イスラエルの軍事用エレクトロニクスメーカーのエルビット・システムズとイスラエル航空宇宙軍(IAF)が共同開発したこの技術は、ロテムから「技術革新」と称賛され、これにより「さらなる開発のための重要なステップ」が達成されたと、エルサレム・ポストは伝えた。

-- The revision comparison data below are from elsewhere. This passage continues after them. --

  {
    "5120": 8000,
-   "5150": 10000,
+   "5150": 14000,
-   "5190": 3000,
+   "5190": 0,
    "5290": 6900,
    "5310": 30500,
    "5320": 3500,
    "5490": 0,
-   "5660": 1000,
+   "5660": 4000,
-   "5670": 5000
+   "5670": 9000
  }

<「ディフェンス・アップデート」のこの動画によれば、イスラエルのレーザー兵器は気象条件が変化するなかでも的を絞りレーザーを安定化させることに成功した。レーザー兵器は弾薬がいらず、弾を込める時間もいらず、コストが従来兵器に比べるとケタ違いに安い一発当たり3.5ドルで済む。航空機に搭載すれば移動も速いという>

今回の試験では、セスナ機から800メートルほど離れて飛行するドローンを撃墜した。将来的には、射程距離を伸ばしてロケット弾や迫撃砲弾、遠くのドローンも迎撃できるシステムにする計画だ。

熱線で瞬時に発火

このレーザー兵器は、短距離ロケットを標的とする「アイアンドーム」や、弾道ミサイルや敵の航空機、中長距離ロケットを担う広域防空兵器「ダビデのスリング」などと並び、イスラエルの重層的な防空システムの一部になれるだろう。

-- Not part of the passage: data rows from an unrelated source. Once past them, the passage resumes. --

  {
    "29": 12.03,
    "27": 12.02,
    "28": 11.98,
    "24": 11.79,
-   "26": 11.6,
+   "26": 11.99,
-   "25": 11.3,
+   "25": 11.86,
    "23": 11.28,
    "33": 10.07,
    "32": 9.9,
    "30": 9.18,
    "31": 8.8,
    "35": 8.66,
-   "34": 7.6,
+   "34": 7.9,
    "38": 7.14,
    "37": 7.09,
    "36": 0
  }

エルビット・システムズは、航空機に搭載する防空システム「Cミュージック」も製造している。飛来するミサイルの「目をくらませる」レーザー兵器だ。エルビットの幹部、オレン・サバグによると、新たなレーザー兵器はCミュージックに似ているものの、こちらは標的に熱線を送って瞬時に発火させ、破壊する仕組みになっているという。

イスラエル国防省のロテムによれば、同省は今後10年前後で、約20キロの有効射程距離を持つ航空機搭載レーザー兵器の実現を目指している。将来的には、数百キロ先にある標的の破壊を可能にしたいとの構想もある。

ロテムによると、航空機に搭載されるレーザー兵器は、気象条件に左右されない高高度で脅威を迎撃できるうえに、防空範囲も広いという利点がある。

イスラエルは5月、パレスチナ自治区の飛び地であるガザ地区に対して11日間にわたる爆撃を行った。5月21日に停戦が成立したものの、6月16日にはイスラエルがガザ地区に対して空爆を実施するなど、緊張状態は続いている。